## Try it
Search the records that follow and extract every line containing the string "Huracán".

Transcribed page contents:
::::::::::

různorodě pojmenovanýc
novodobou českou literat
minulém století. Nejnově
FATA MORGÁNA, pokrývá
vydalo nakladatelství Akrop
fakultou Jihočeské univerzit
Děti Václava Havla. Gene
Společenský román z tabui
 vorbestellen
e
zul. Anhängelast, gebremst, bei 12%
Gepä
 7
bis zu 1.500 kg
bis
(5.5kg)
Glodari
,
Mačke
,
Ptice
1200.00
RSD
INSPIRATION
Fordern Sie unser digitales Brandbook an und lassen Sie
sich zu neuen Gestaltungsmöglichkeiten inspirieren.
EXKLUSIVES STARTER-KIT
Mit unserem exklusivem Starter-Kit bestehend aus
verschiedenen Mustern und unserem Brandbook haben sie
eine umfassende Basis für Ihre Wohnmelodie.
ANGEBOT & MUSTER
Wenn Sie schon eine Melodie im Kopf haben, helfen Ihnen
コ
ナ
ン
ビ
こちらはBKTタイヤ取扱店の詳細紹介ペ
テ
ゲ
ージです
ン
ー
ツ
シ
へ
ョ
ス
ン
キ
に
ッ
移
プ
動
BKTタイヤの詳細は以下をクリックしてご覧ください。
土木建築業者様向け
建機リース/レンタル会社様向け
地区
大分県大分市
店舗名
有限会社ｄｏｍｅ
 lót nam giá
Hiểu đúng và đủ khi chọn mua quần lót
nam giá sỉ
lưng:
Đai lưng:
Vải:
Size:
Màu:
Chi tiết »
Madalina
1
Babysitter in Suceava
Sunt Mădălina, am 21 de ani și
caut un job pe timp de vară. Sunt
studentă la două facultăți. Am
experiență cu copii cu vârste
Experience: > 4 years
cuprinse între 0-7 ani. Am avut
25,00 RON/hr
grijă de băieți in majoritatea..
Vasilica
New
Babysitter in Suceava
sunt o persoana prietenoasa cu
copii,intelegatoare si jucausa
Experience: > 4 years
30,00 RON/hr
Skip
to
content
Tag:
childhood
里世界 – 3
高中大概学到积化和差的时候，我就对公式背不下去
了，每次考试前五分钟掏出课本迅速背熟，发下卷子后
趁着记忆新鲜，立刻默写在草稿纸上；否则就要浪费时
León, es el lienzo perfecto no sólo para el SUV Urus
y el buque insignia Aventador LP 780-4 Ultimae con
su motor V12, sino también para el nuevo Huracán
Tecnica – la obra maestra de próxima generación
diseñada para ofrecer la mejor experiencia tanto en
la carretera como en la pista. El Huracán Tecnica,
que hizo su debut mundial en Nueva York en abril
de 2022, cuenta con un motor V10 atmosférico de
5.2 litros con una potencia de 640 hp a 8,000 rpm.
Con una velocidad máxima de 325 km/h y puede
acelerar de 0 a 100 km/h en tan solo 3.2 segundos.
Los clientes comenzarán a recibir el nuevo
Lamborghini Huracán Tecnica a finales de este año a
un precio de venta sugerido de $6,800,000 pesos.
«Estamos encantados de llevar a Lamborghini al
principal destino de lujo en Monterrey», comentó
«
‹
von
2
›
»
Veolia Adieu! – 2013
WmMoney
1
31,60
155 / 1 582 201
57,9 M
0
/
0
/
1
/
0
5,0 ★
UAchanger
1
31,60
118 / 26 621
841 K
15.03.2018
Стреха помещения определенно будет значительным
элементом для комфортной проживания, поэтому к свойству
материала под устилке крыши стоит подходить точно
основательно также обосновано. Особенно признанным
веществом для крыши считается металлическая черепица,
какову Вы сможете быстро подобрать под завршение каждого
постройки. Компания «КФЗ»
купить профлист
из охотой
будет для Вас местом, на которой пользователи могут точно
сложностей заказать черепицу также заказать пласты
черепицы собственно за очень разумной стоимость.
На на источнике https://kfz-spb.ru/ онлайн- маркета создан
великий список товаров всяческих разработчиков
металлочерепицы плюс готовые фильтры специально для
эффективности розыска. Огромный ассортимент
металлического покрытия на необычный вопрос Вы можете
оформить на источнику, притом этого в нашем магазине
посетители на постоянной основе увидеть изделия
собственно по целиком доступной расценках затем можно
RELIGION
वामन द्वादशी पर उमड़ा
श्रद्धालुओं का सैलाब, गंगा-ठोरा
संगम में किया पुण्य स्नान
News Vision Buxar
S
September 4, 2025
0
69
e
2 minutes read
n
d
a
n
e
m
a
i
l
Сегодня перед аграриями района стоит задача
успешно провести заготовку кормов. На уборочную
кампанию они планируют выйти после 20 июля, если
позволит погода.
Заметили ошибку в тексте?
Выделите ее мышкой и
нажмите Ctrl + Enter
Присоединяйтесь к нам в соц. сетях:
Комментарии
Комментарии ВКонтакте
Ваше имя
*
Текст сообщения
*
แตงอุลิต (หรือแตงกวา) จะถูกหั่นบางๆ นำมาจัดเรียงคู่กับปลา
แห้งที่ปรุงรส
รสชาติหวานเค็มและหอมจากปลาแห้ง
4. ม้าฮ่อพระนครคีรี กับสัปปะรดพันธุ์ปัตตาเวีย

::::::::::

## Exercise output
su motor V12, sino también para el nuevo Huracán
la carretera como en la pista. El Huracán Tecnica,
Lamborghini Huracán Tecnica a finales de este año a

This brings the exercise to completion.